Personal life
- Born: 1889 Babruysk, Russian Empire
- Died: December 1976 (aged 86–87) New York City, New York, U.S.

Religious life
- Religion: Judaism

Jewish leader
- Successor: Avrohom Rosenfeld
- Synagogue: Nusach Ari Tzemach Tzedek
- Yahrtzeit: 29 Kislev, 5737

= Eliyahu Simpson =

Rabbi (1889–1976)

Eliyahu Simpson (Yaichel) (1889–1976) was the Rabbi of the Nusach Ari Tzemach Tzedek Synagogue in Borough Park, Brooklyn for over fifty years.

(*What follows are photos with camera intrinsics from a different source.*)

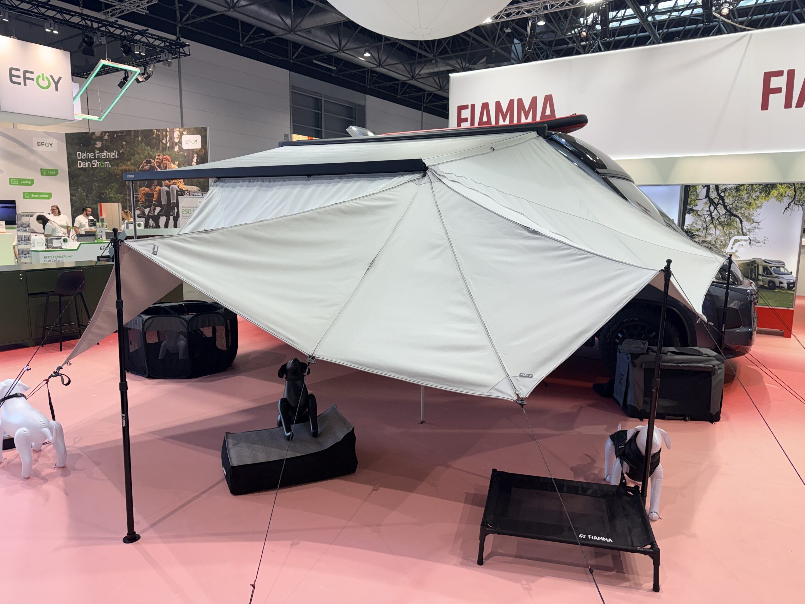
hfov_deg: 71.6
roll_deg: -0.2
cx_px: 402
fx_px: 558
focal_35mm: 24
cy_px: 302
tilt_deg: -9.2
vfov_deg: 56.8
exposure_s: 1/172
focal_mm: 6.76
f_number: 1.78
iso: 64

He was one of the heads of Agudas Chasidei Chabad and served as personal gabbai for Rabbi Yosef Yitzchak Schneersohn, the sixth Rebbe of Lubavitch, after the latter's arrival in the United States.

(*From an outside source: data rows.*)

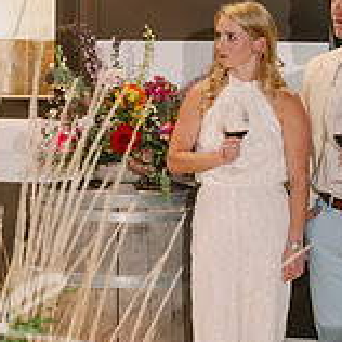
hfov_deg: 10.8
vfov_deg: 11.0
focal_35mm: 159
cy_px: 152
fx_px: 1777
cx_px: -58
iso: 2500
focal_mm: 51
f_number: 2.8
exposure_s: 1/100
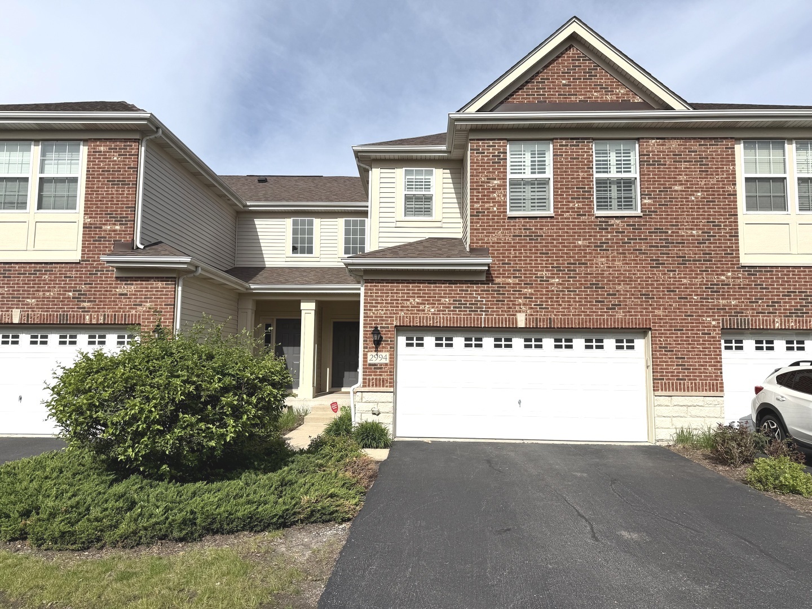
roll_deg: -0.5
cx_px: 406
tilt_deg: +4.9
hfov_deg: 71.6
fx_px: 563
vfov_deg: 56.8
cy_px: 304
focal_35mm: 24
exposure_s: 1/8130
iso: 80
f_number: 1.78
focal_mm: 6.76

Rabbi Simpson was born at Babruysk in 1889. He studied at Tomchei Tmimim in Lubavitch for over thirteen years, where he was close to the Rebbe Rashab. He died at New York City on December 21, 1976, after-which he was succeeded as Rabbi of the Synagogue by his son-in-law, Rabbi Avrohom Rosenfeld. Rabbi Rosenfeld's son is married to the daughter of Aaron Rubashkin.